En ayant été la première ville de France à l’avoir rejoint, Clermont-Ferrand est restée fidèle à son histoire, celle d’avoir toujours participé à ce large mouvement universaliste d’éducation populaire, profondément marqué dans notre ville par l’empreinte de Jean Zay.

La formation tout au tout de la vie, où chacun se trouve être récepteur et transmetteur de savoirs, est le cœur battant de l’Éducation Populaire ; le Réseau des Villes Apprenante-UNESCO rassemblent à ce jour 229 villes qui ont fait le choix de la défendre et de la mettre en œuvre au service des Objectifs de Développement Durable.

Comment pourriez-vous définir votre rôle de Chargé de mission Ville Apprenante ?

Chargé de mission Ville Apprenante, c’est faire vivre cette démarche d’innovation et de recherche en faveur de l’éducation formelle et informelle tout au long de la vie. Mon rôle est d’identifier les acteurs du territoire, habitants, professionnels, universitaires, économiques, associatifs, de tisser des liens entre eux pour co-construire des projets très concrets qui vont d’une installation éducative d’aquaponie dans un collège à la co-construction d’un programme de «Cité Éducative» apprenant et novateur sur un grand quartier populaire de notre ville de plus de 5000 habitants.

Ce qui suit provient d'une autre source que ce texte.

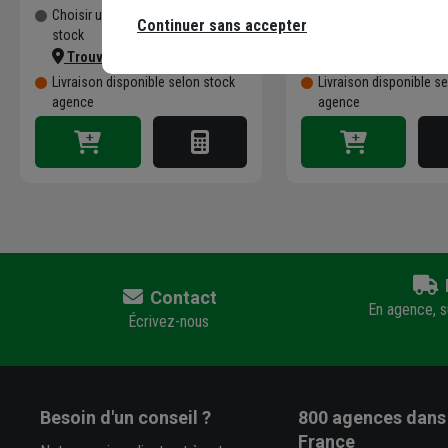
Choisir une agence pour vérifier le
Choisir une agence pour
Continuer sans accepter
stock
stock
Trouver du stock en agence
Trouver du stock 
Livraison disponible selon stock
Livraison disponible s
agence
agence
Contact
En agence, su
Écrivez-nous
Besoin d'un conseil ?
800 agences
dans 
France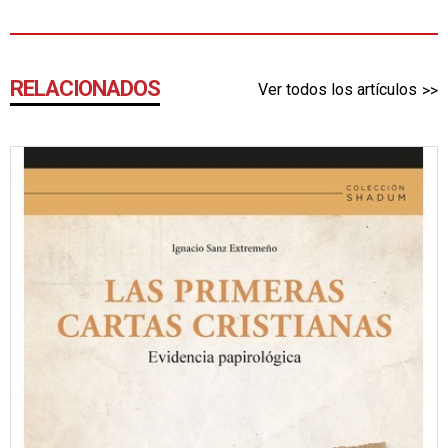
RELACIONADOS
Ver todos los artículos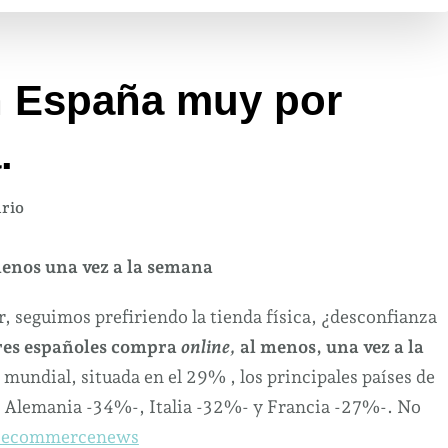
n España muy por
.
en
rio
Compras
online
enos una vez a la semana
en
España
, seguimos prefiriendo la tienda física, ¿desconfianza
muy
res españoles compra
online,
al menos, una vez a la
por
mundial, situada en el 29% , los principales países de
debajo
 Alemania -34%-, Italia -32%- y Francia -27%-. No
de
ecommercenews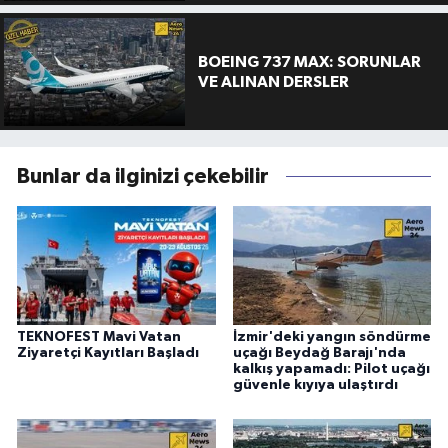
BOEING 737 MAX: SORUNLAR
VE ALINAN DERSLER
Bunlar da ilginizi çekebilir
TEKNOFEST Mavi Vatan
İzmir'deki yangın söndürme
Ziyaretçi Kayıtları Başladı
uçağı Beydağ Barajı'nda
kalkış yapamadı: Pilot uçağı
güvenle kıyıya ulaştırdı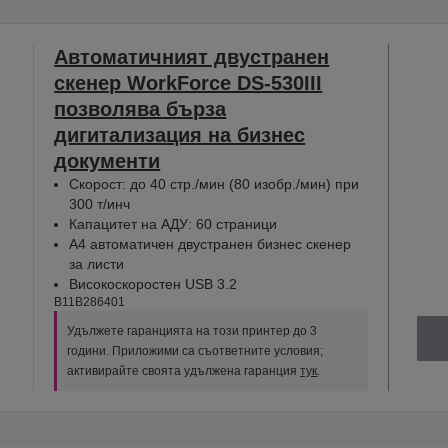
Автоматичният двустранен
скенер WorkForce DS-530III
позволява бърза
дигитализация на бизнес
документи
Скорост: до 40 стр./мин (80 изобр./мин) при
300 т/инч
Капацитет на АДУ: 60 страници
A4 автоматичен двустранен бизнес скенер
за листи
Високоскоростен USB 3.2
B11B286401
Удължете гаранцията на този принтер до 3
години. Приложими са съответните условия;
активирайте своята удължена гаранция
тук
.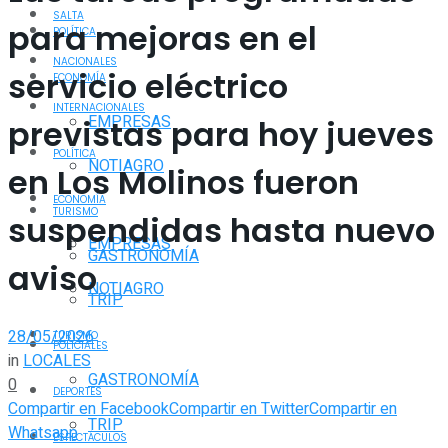
SALTA
para mejoras en el
POLÍTICA
NACIONALES
servicio eléctrico
ECONOMÍA
INTERNACIONALES
EMPRESAS
previstas para hoy jueves
POLÍTICA
NOTIAGRO
en Los Molinos fueron
ECONOMÍA
TURISMO
suspendidas hasta nuevo
EMPRESAS
GASTRONOMÍA
aviso
NOTIAGRO
TRIP
28/05/2026
TURISMO
POLICIALES
in
LOCALES
GASTRONOMÍA
0
DEPORTES
Compartir en Facebook
Compartir en Twitter
Compartir en
TRIP
Whatsapp
ESPECTÁCULOS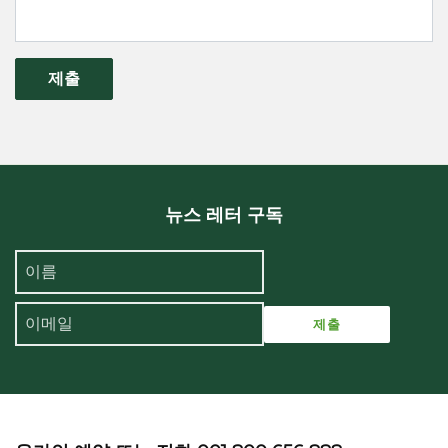
제출
뉴스 레터 구독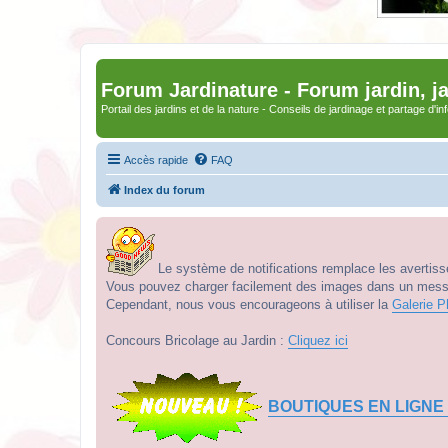
Forum Jardinature - Forum jardin, j
Portail des jardins et de la nature - Conseils de jardinage et partage d'i
Accès rapide
FAQ
Index du forum
Le système de notifications remplace les avertisse
Vous pouvez charger facilement des images dans un messag
Cependant, nous vous encourageons à utiliser la
Galerie P
Concours Bricolage au Jardin :
Cliquez ici
BOUTIQUES EN LIGNE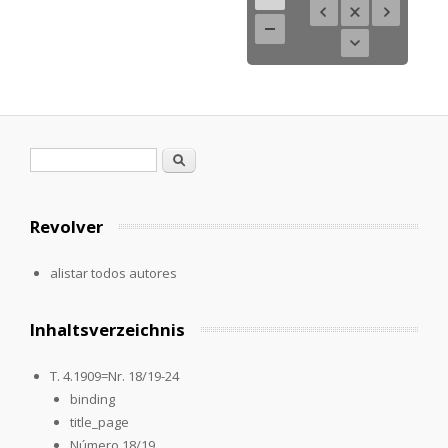
Formulario de búsqueda
Buscar
Revolver
alistar todos autores
Inhaltsverzeichnis
T. 4.1909=Nr. 18/19-24
binding
title_page
Número 18/19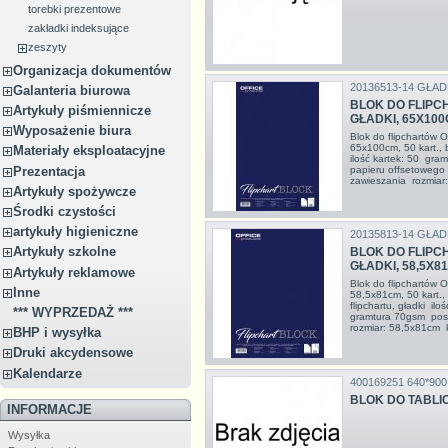
torebki prezentowe
zakładki indeksujące
zeszyty
Organizacja dokumentów
20136513-14 GŁAD
Galanteria biurowa
BLOK DO FLIPC
Artykuły piśmiennicze
GŁADKI, 65X10
Wyposażenie biura
Blok do flipchartów
65x100cm, 50 kart., b
Materiały eksploatacyjne
ilość kartek: 50 gr
Prezentacja
papieru offsetowego
zawieszania rozmiar
Artykuły spożywcze
Środki czystości
artykuły higieniczne
20135813-14 GŁAD
Artykuły szkolne
BLOK DO FLIPC
GŁADKI, 58,5X8
Artykuły reklamowe
Blok do flipchartów
Inne
58,5x81cm, 50 kart.
flipchartu, gładki il
*** WYPRZEDAŻ ***
gramtura 70gsm pos
rozmiar: 58,5x81cm k
BHP i wysyłka
Druki akcydensowe
Kalendarze
400169251 640*900
BLOK DO TABLIC
INFORMACJE
Wysyłka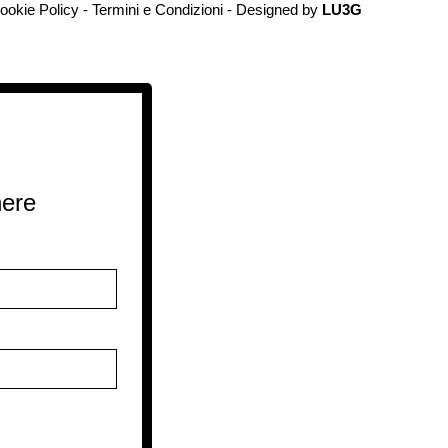
ookie Policy
-
Termini e Condizioni
- Designed by
LU3G
nere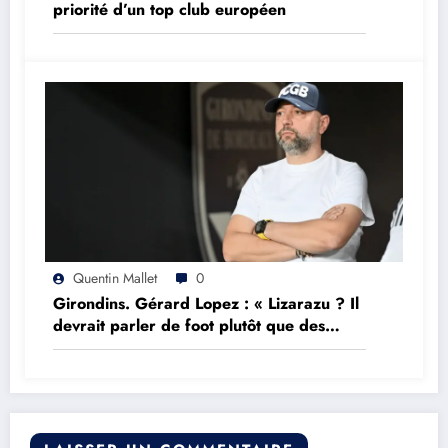
priorité d’un top club européen
Quentin Mallet
0
Girondins. Gérard Lopez : « Lizarazu ? Il
devrait parler de foot plutôt que des
choses qu’il ne comprend pas »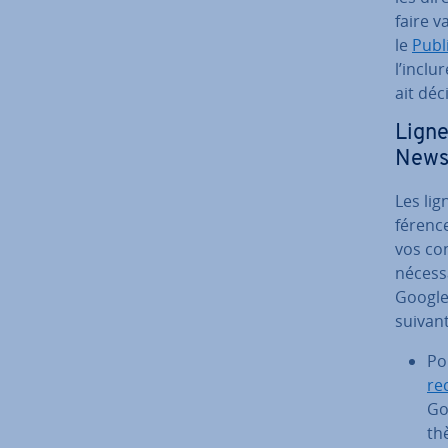
faire v
le
Publ
l’incl
ait déc
Ligne
New
Les lig
fé­ren­
vos con
né­ces­
Google 
suivant
Po
re
Go
thè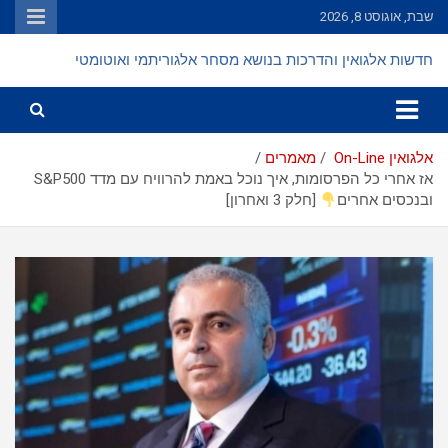
Ski
שבת, אוגוסט 8, 2026
t
conten
חדשות אלגואין והדרכות בנושא מסחר אלגוריתמי ואוטומטי
אלגואין On-Line
מאמרים
אז אחרי כל הפרסומות, איך נוכל באמת להרוויח עם מדד S&P500
ובנכסים אחרים
[חלק 3 ואחרון]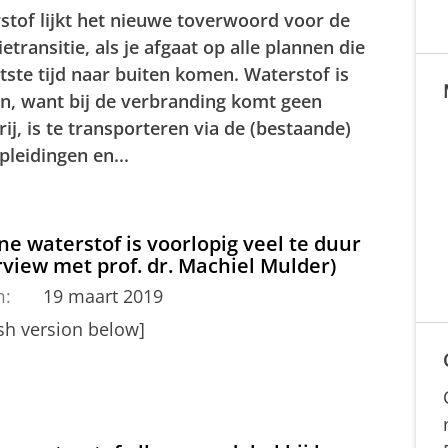
stof lijkt het nieuwe toverwoord voor de
etransitie, als je afgaat op alle plannen die
atste tijd naar buiten komen. Waterstof is
n, want bij de verbranding komt geen
rij, is te transporteren via de (bestaande)
pleidingen en...
e waterstof is voorlopig veel te duur
rview met prof. dr. Machiel Mulder)
m:
19 maart 2019
ish version below]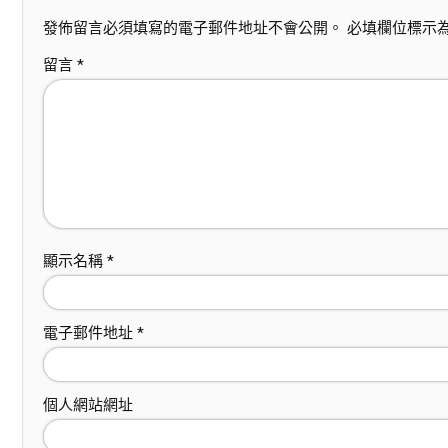
發佈留言必須填寫的電子郵件地址不會公開。
必填欄位標示
留言
*
顯示名稱
*
電子郵件地址
*
個人網站網址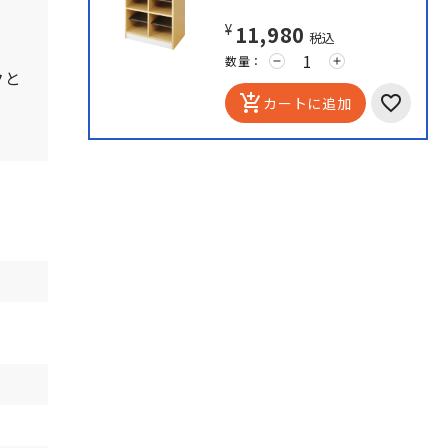
¥11,980
税込
数量：
remove
add
クと
add_shopping_cart
カートに追加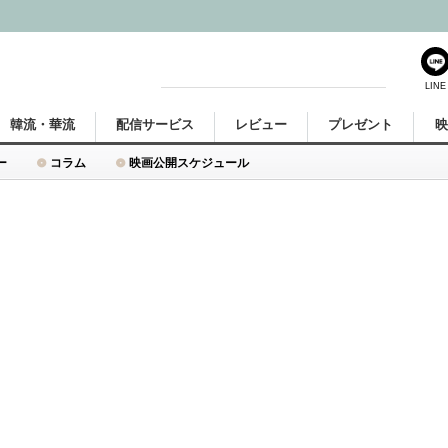
LINE
韓流・華流
配信サービス
レビュー
プレゼント
ー
コラム
映画公開スケジュール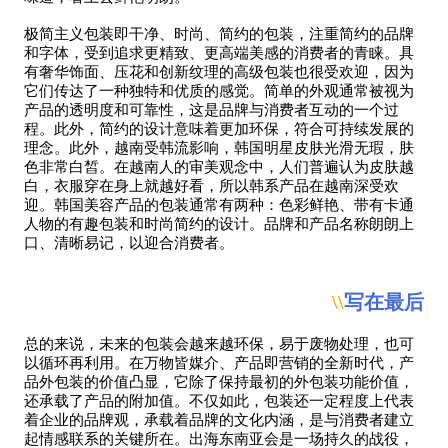
极简主义包装即干净、时尚、简约的包装，注重简约的品牌
和字体，受到追求更精致、更高端美感的消费者的青睐。具
有奢华饰面、压花和创新纹理的高级包装也很受欢迎，因为
它们传达了一种独特和优质的感觉。简单的外观通常被视为
产品的透明度和可靠性，这是品牌与消费者互动的一个过
程。此外，简约的设计意味着更加环保，符合可持续发展的
理念。此外，越南受韩流影响，韩国明星皮肤光滑无瑕，肤
色非常白皙。在越南人的审美观念中，人们普遍认为皮肤越
白，衣服穿在身上就越好看，所以韩系产品在越南深受欢
迎。韩国美容产品的包装通常有两种：色彩鲜艳、带有卡通
人物的有趣包装和时尚简约的设计。品牌和产品名称朗朗上
口、清晰易记，以迎合消费者。
\\
写在最后
总的来说，未来的包装会越来越环保，易于废物处理，也可
以循环再利用。在万物皆媒介、产品即营销的全新时代，产
品外包装的价值凸显，它除了保持最初的外包装功能价值，
还承载了产品的附加值。不仅如此，包装还一定程度上代表
着企业的品牌观，承载着品牌的文化内涵，是与消费者建立
起情感联系的关键所在。出海东南亚会是一场持久的战役，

C’est un travail d’ingénierie, de « laboratoires en recherches/actions » qui admet que des projets totalement imprévus, nés de la mixité des rencontres, puissent se réaliser librement sur un territoire.

La candidature de notre ville au réseau UNESCO ayant porté sur les relations entre l’urbain et les différentes formes de « ruralités », ma particularité, c’est d’être toujours au service d’une organisation territoriale biosourcée, les objectifs de développement durable fixant en tous points ma feuille de route.